En 2006, la municipalité décide la reconversion de la Bourse du Travail, dans son projet de requalification et de redynamisation du centre-ville. Le nouveau projet municipal a, selon le maire François Baroin, l'ambition : « d'apporter un véritable contenu économique à cette opération, en développant une offre commerciale forte et cohérente pour conforter l'attractivité commerciale du centre ville ».

 

La presse du 18 octobre 2014 titre : « Bourse du Travail : tout est à refaire » ! Lors du Conseil municipal du 17, la Municipalité informe que l'aménageur Frey s'est retiré de ce projet. Le maire François Baroin réaffirme sa volonté de trouver une issue dans les meilleurs délais : « Nous avons des projets, nous avons l'intention et nous réussirons sur la Bourse du travail ».

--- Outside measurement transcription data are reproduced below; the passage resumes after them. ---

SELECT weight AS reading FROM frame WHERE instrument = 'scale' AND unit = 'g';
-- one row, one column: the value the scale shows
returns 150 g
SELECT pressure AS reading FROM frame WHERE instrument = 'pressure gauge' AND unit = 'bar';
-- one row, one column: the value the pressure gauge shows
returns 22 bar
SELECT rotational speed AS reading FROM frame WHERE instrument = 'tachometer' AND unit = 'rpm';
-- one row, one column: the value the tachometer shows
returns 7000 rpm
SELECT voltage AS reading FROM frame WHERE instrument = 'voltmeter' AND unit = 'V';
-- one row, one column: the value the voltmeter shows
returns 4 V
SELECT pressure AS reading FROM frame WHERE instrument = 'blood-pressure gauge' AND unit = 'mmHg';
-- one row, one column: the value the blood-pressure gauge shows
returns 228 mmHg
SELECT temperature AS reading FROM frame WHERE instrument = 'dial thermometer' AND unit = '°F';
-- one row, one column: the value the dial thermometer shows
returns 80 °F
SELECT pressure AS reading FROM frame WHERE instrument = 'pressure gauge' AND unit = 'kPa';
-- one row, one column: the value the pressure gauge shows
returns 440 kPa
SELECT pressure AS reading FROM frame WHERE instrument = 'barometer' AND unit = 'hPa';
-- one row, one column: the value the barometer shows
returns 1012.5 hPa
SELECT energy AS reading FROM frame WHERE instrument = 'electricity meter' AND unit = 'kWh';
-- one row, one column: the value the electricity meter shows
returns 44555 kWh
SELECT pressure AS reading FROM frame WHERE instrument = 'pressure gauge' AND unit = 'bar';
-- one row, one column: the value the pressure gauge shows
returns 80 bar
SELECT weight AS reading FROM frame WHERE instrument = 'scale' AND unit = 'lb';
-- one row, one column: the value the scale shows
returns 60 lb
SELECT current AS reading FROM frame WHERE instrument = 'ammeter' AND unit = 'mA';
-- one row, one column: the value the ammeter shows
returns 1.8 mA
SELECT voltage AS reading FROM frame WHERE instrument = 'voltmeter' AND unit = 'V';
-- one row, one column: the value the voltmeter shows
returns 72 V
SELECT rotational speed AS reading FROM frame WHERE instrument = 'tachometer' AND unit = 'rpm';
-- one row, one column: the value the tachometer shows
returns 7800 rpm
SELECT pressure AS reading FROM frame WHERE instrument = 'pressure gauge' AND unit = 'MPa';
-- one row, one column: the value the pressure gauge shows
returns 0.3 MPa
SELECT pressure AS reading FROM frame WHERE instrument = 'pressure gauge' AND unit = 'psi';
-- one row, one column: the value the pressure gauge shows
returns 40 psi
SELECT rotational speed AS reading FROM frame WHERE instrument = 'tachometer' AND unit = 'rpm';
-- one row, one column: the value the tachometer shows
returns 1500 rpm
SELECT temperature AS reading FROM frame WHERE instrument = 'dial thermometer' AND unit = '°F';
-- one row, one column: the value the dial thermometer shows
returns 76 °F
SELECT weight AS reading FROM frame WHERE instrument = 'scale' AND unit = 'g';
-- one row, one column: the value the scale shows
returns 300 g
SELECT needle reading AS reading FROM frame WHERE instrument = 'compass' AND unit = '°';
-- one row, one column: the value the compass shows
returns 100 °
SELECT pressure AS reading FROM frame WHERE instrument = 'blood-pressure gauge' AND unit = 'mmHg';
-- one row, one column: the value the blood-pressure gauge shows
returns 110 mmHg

En juillet 2017, alors que des ouvriers creusent une saignée dans le jardin de la Bourse du Travail, des morceaux de 2 statues, dont 2 têtes ont été reconstituées, sont mise à jour. Elles portent des marques de dorure et de polychrome, et semblent dater du XVI° siècle.


       Enfin, en septembre 2018, après de nombreuses péripéties, compromis et négociations, le permis de construire est accepté. Eric Peters, Nicolas Pierre, Grégory et Michel Dufau peuvent enfin enclencher la phase travaux de la Bourse du Travail.